• [REQUIRED ACTION]:
Exactly the lines from the one containing "right wrist: (24, 153)" to the final line below should be output, and no others.

(Human keypoint data)
---
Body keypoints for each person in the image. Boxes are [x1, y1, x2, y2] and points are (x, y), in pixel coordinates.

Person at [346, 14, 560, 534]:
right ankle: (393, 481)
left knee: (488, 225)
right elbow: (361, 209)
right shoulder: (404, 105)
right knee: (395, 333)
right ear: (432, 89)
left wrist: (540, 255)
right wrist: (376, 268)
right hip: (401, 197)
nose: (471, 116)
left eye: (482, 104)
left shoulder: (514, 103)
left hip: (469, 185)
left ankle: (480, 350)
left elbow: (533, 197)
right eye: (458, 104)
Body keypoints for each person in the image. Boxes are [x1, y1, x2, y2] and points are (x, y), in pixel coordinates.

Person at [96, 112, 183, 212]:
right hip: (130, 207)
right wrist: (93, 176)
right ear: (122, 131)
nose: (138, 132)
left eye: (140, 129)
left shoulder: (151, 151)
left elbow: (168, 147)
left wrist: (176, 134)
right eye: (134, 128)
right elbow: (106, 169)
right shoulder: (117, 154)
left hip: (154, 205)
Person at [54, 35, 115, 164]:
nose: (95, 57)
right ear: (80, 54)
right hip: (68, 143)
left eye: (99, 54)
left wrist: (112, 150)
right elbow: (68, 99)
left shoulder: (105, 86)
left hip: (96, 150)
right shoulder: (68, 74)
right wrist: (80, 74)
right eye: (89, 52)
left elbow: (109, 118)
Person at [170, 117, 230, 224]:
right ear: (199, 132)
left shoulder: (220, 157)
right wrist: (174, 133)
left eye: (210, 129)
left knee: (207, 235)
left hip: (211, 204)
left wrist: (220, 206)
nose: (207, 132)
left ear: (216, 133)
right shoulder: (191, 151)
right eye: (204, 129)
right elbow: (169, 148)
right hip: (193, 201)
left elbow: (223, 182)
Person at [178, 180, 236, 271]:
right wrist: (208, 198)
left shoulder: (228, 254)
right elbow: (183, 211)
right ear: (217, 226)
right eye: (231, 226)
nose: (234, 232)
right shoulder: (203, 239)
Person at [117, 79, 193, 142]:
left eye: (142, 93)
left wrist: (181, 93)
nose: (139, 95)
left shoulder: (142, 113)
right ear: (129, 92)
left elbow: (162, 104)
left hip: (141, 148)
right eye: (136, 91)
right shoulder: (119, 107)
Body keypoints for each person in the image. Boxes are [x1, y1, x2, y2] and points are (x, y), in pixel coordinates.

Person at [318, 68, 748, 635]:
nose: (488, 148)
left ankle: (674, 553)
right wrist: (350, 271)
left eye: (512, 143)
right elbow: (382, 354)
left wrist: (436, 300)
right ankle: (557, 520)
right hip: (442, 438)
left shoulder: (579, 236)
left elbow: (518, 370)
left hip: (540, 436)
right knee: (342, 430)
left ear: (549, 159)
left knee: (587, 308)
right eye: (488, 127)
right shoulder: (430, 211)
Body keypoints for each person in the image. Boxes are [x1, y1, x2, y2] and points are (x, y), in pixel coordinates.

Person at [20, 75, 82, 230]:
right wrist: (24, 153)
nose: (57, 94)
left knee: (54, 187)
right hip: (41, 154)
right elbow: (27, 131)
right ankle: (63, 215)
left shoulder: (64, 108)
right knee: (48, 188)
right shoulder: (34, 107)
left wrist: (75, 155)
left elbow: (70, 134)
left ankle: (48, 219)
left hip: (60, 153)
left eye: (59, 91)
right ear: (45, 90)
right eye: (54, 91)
---
• [OUTPUT FOR THIS TASK]:
right wrist: (24, 153)
nose: (57, 94)
left knee: (54, 187)
right hip: (41, 154)
right elbow: (27, 131)
right ankle: (63, 215)
left shoulder: (64, 108)
right knee: (48, 188)
right shoulder: (34, 107)
left wrist: (75, 155)
left elbow: (70, 134)
left ankle: (48, 219)
left hip: (60, 153)
left eye: (59, 91)
right ear: (45, 90)
right eye: (54, 91)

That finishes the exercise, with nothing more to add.